A cow is stuck in the mud at the bottom of an empty stock tank in Garfield on Wednesday July 27, 2011. The historic drought of 2011 dried up stock tanks all over Texas. (SOURCE: Jay Janner/photoblog.statesman.com)
Texas is still experiencing a severe drought across much of the state. Gov. Rick Perry recently renewed the disaster proclamation he first issued in December of 2010. On April 3, 48 percent of the state was experiencing exceptional or extreme drought conditions. Texas State Climatologist John Nielson-Gammon declared the on-going drought the worst on record.

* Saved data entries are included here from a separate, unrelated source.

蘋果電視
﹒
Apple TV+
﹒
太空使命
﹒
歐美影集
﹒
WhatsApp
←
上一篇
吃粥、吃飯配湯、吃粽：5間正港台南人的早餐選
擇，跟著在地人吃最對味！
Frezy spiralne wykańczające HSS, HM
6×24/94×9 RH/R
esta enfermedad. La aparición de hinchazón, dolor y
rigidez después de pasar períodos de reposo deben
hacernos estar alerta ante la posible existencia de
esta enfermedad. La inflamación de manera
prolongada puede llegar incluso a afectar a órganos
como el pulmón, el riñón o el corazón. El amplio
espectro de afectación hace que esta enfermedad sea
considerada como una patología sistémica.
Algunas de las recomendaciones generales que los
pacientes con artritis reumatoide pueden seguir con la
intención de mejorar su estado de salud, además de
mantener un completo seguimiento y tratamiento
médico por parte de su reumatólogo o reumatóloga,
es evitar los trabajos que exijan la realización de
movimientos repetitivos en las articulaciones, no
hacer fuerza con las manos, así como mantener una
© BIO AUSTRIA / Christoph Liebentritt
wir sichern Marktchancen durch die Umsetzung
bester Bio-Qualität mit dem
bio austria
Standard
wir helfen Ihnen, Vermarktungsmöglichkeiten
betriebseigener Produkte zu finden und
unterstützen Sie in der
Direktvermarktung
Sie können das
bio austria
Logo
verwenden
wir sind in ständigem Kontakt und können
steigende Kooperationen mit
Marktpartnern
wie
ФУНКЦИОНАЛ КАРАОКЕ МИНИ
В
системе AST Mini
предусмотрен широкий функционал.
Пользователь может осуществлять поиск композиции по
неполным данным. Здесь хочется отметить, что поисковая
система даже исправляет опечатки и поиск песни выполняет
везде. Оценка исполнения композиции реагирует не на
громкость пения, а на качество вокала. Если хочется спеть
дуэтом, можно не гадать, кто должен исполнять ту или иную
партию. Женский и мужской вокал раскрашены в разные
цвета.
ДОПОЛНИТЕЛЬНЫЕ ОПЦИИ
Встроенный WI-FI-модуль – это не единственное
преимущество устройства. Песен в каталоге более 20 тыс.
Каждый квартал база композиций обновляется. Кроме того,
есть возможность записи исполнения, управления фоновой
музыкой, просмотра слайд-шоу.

The impacts of climate change have become devastatingly clear in Texas, where hundreds of wildfires have broken out and caused billions of dollars in damage, eating up habitats belonging to both humans and animals, but TransCanada wants to use up what little water we have left to burn some of the most carbon intensive oil sands in the world, only steepening the effects of warming in our state.
TransCanada has applied for six different temporary water rights permits from the Texas Commission on Environmental Quality in August of 2010. Those permits would allow the company to divert and use 86 million gallons of water from surface bodies. The commission has held up on granting the company those permits because of the water shortages as the Texas Water Code mandates.
The State Department’s original Federal Environmental Impact Statement for the entire Keystone XL pipeline project never addressed the issue of water usage in states experiencing drought conditions, such as Texas. The statement was flawed in numerous other ways, but the issue of water is one that is being highlighted [PDF] by landowners organizing through Stop Tarsands Oil Pipelines.
There is no EIS for the Gulf Coast Project, the southern leg of the Keystone XL at all.
Another prominent issue any EIS statement has been lacking is the very real possibility of pipeline fueled wildfires raging across the state during extremely hot summers. Last year, fires burned an area roughly the size of the state of Connecticut, and many of those fires were along the pipeline’s proposed path in East Texas. This year there has already been 1,106 wildfires. A pipeline leak could give the wildfires extra fodder to burn more intensely and travel more quickly across East Texas.
Cornell University predicts multiple leaks along the Keystone XL pipeline. The Keystone I pipeline leaked 35 times since its construction in June of 2010. The threat of a pipeline spill is just as eminent as the condemning of many Texans’ land.
TransCanada can deem property as a ‘low-consequence area’, a determination that means the company can use thinner pipeline steel—less than half an inch thick—to pipe tar sands across ecologically sensitive areas. This thin steel will carry corrosive tar sands oil diluted by many types of chemicals, including benzene, toluene, hydrogen sulfide, and natural gas liquid condensate under extremely high temperatures and pressures.
According to the State Department up to 1.7 million gallons can leak daily from the pipeline without triggering any leak detection system.
And it’s not only low-lying wetlands that are at risk of contamination, but the entire Carrizo-Wilcox Aquifer upon which supplies drinking water for 10 to 12 million homes across 60 counties in East Texas.
Moreover, the regulatory body responsible for ensuring the safety of pipeline, the Pipeline and Hazardous Materials Safety Administration, is under staffed and in need of resources.